DATA SUPPLIED: Begin

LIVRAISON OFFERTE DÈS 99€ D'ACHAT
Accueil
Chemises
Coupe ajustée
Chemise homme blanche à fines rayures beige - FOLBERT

DATA SUPPLIED: End

» **WHAT YOU NEED TO DO**
Could you print the material above once more, exactly as it stands?

» **SOLVED PROBLEM**
LIVRAISON OFFERTE DÈS 99€ D'ACHAT
Accueil
Chemises
Coupe ajustée
Chemise homme blanche à fines rayures beige - FOLBERT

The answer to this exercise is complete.